David desviou os olhos por um breve segundo.
— Porque eu sabia que não conseguiria convencê-la de longe.
— Você acha que consegue me convencer de perto?
Ele ergueu o olhar. Havia uma fagulha nos olhos dele. Parte desafio, parte algo que ela não conseguia identificar de imediato.
— Quero tentar — respondeu com sinceridade.
Karen o estudou por mais alguns segundos. Sabia jogar aquele jogo. Já enfrentara homens muito mais perigosos que David nos conselhos de administração. Mas aquele era pessoal. E por isso, mais delicado.
— Vamos fazer o seguinte — disse ela, levantando-se e caminhando até a janela com vista para o mar. — Vou analisar sua proposta com calma. Minha equipe de finanças vai revisar os números. Se algo me interessar, voltamos a conversar.
— E se não interessar?
Ela se virou, o rosto iluminado pela luz do fim de tarde.
— A porta é a mesma por onde você entrou.
David riu de canto. A velha Karen teria chorado por essa frase. A mulher à sua frente a entregava com um tom gelado e sereno que ele nunca imaginou ouvir dela.
— Você está diferente.
— Eu sou diferente. — respondeu, categórica. — As dores fazem isso com as pessoas. Algumas viram vítimas. Outras, donas do próprio império.

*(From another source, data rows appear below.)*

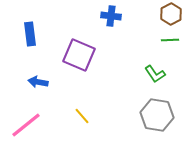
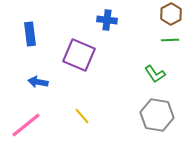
blue cross: moved 4 px left, 4 px down
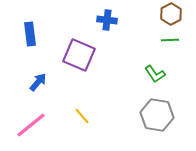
blue arrow: rotated 120 degrees clockwise
pink line: moved 5 px right
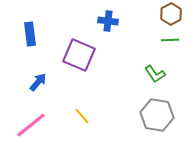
blue cross: moved 1 px right, 1 px down
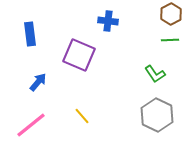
gray hexagon: rotated 16 degrees clockwise
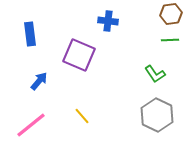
brown hexagon: rotated 20 degrees clockwise
blue arrow: moved 1 px right, 1 px up
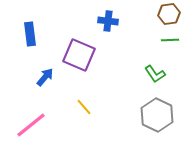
brown hexagon: moved 2 px left
blue arrow: moved 6 px right, 4 px up
yellow line: moved 2 px right, 9 px up
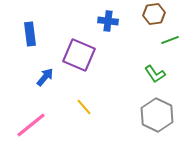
brown hexagon: moved 15 px left
green line: rotated 18 degrees counterclockwise
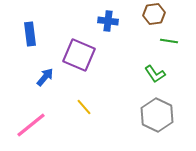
green line: moved 1 px left, 1 px down; rotated 30 degrees clockwise
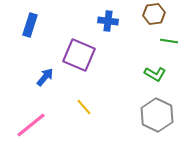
blue rectangle: moved 9 px up; rotated 25 degrees clockwise
green L-shape: rotated 25 degrees counterclockwise
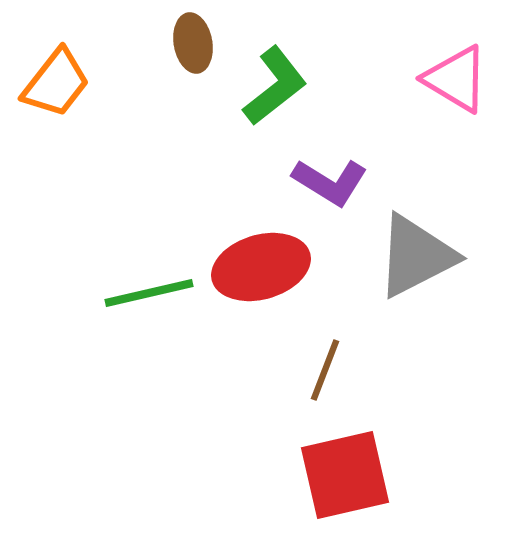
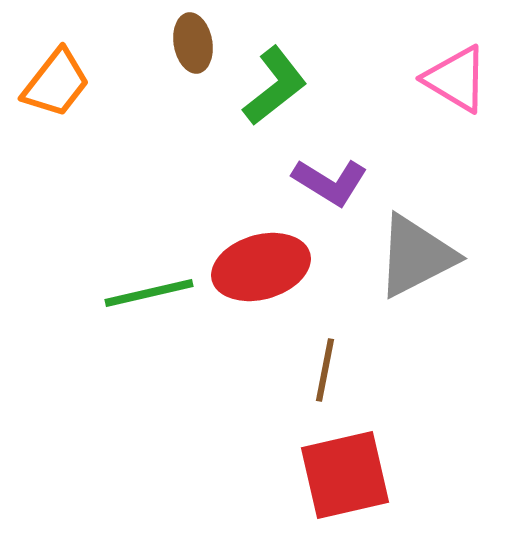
brown line: rotated 10 degrees counterclockwise
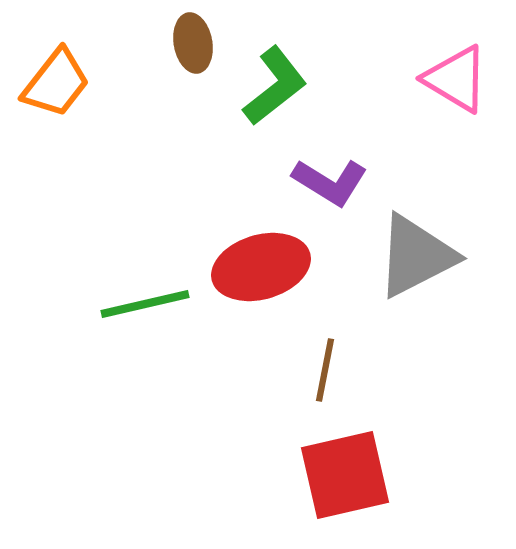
green line: moved 4 px left, 11 px down
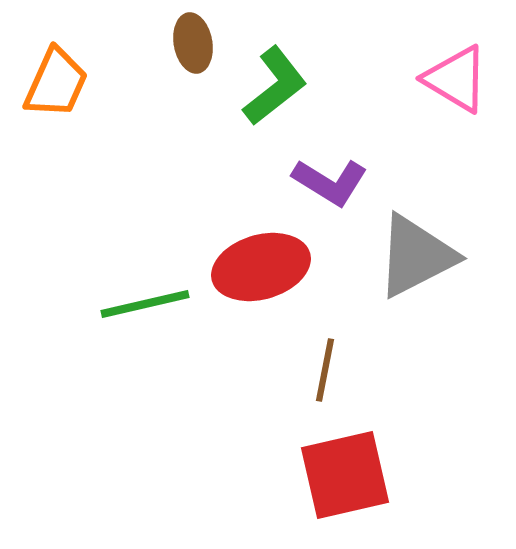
orange trapezoid: rotated 14 degrees counterclockwise
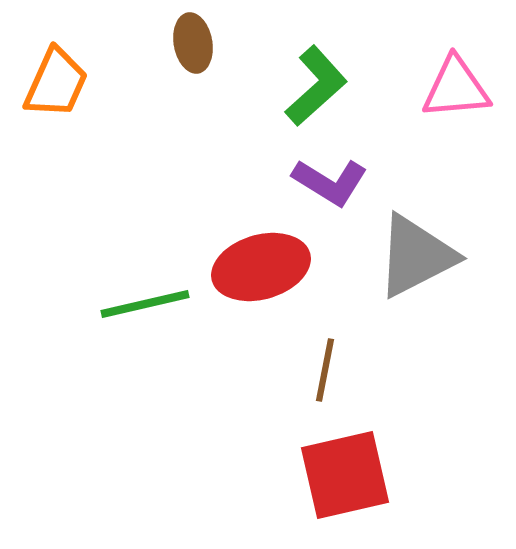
pink triangle: moved 9 px down; rotated 36 degrees counterclockwise
green L-shape: moved 41 px right; rotated 4 degrees counterclockwise
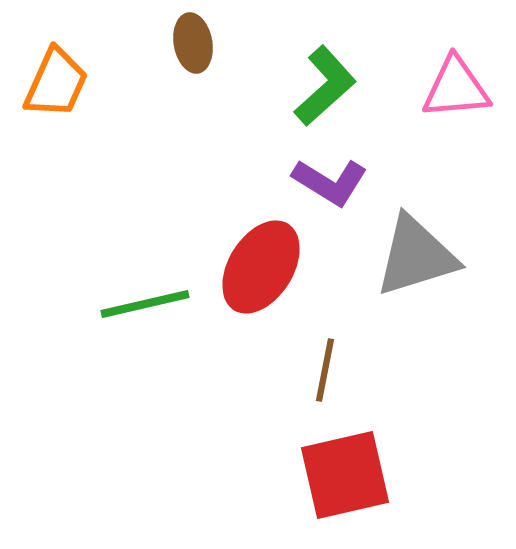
green L-shape: moved 9 px right
gray triangle: rotated 10 degrees clockwise
red ellipse: rotated 42 degrees counterclockwise
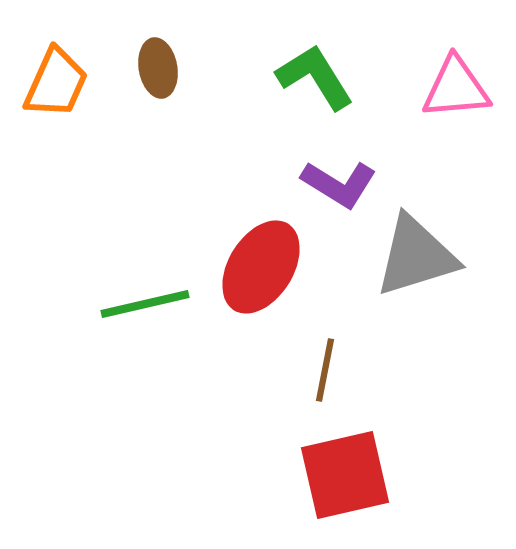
brown ellipse: moved 35 px left, 25 px down
green L-shape: moved 10 px left, 9 px up; rotated 80 degrees counterclockwise
purple L-shape: moved 9 px right, 2 px down
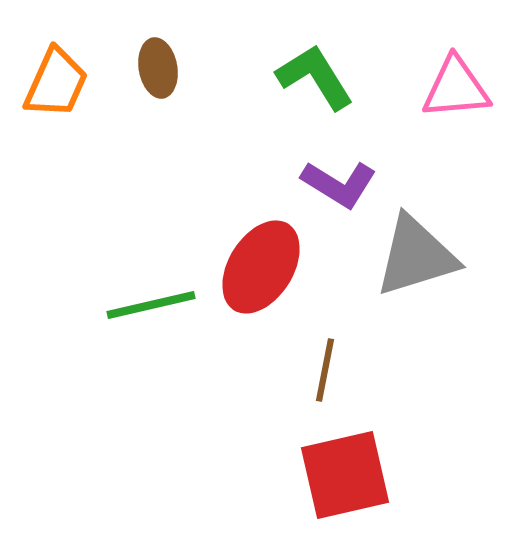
green line: moved 6 px right, 1 px down
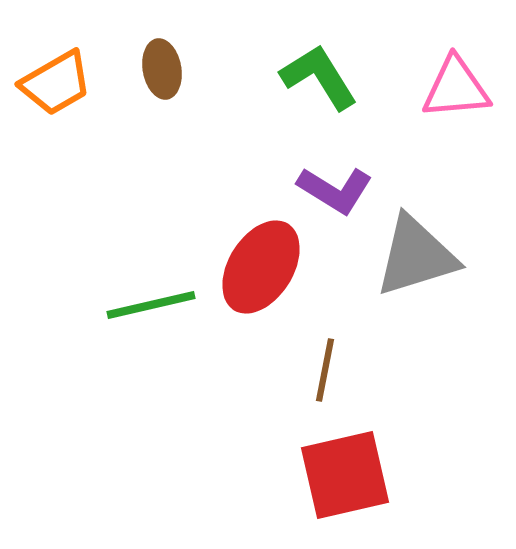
brown ellipse: moved 4 px right, 1 px down
green L-shape: moved 4 px right
orange trapezoid: rotated 36 degrees clockwise
purple L-shape: moved 4 px left, 6 px down
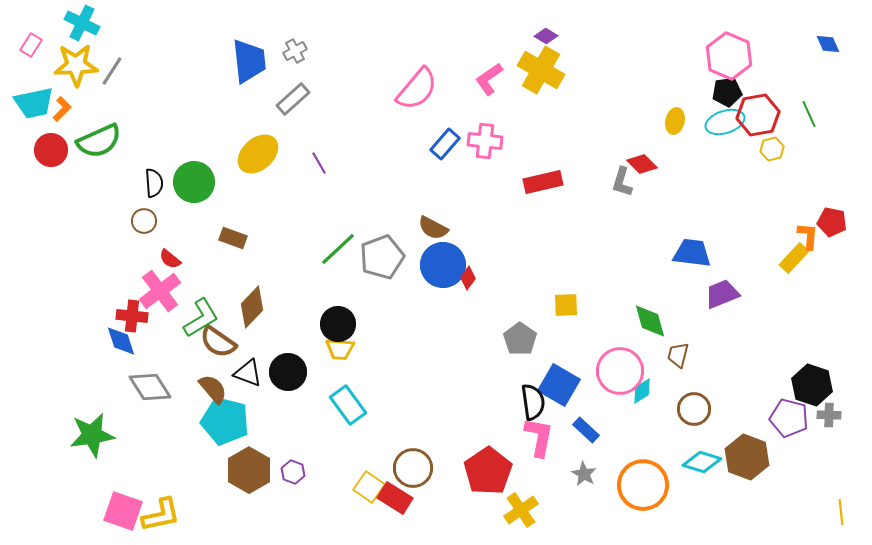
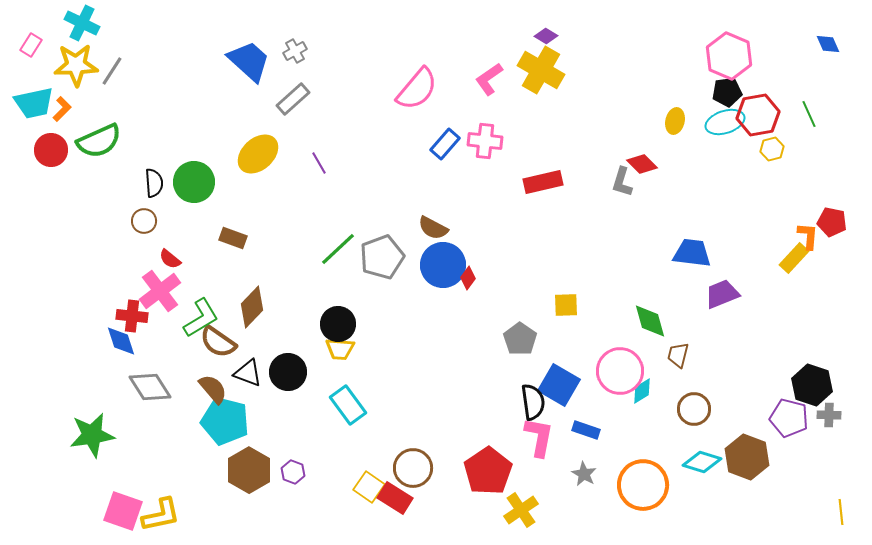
blue trapezoid at (249, 61): rotated 42 degrees counterclockwise
blue rectangle at (586, 430): rotated 24 degrees counterclockwise
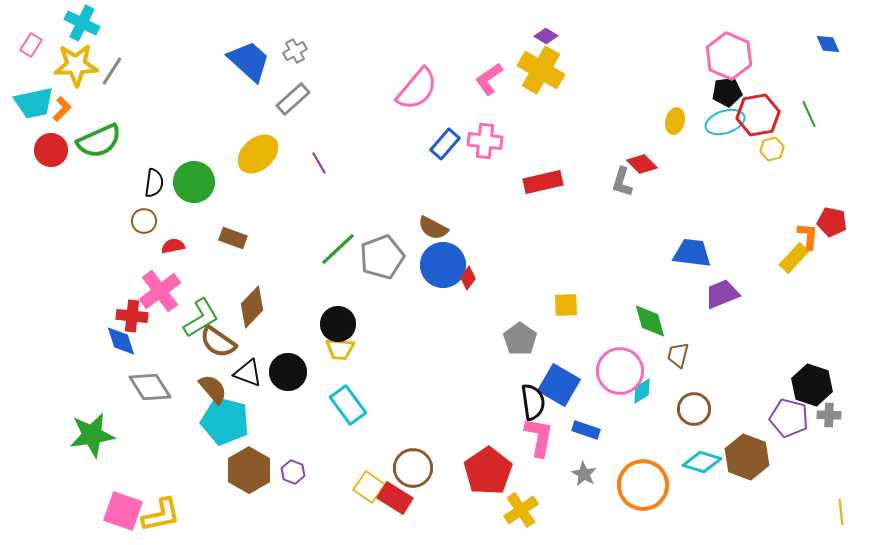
black semicircle at (154, 183): rotated 12 degrees clockwise
red semicircle at (170, 259): moved 3 px right, 13 px up; rotated 130 degrees clockwise
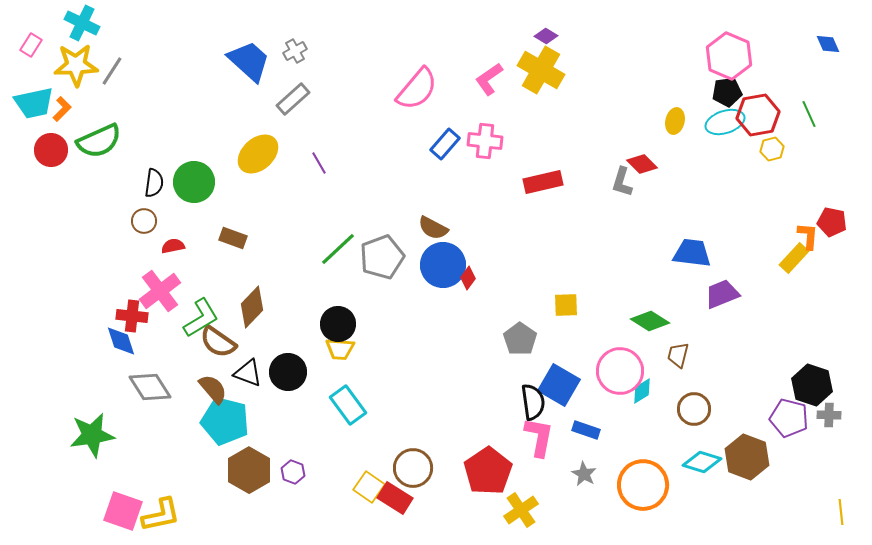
green diamond at (650, 321): rotated 42 degrees counterclockwise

David a observou por longos segundos, como se tentasse enxergar vestígios da garota de antes. Mas ela havia sumido. No lugar, havia uma mulher que ele não conseguia decifrar — e isso o incomodava tanto quanto o fascinava.
— Espero que considere a proposta — disse ele, levantando-se.
— Eu também. Se valer meu tempo.
Ele caminhou até a porta, mas antes de sair, virou-se.
— Você se tornou poderosa, Karen. Isso é... admirável.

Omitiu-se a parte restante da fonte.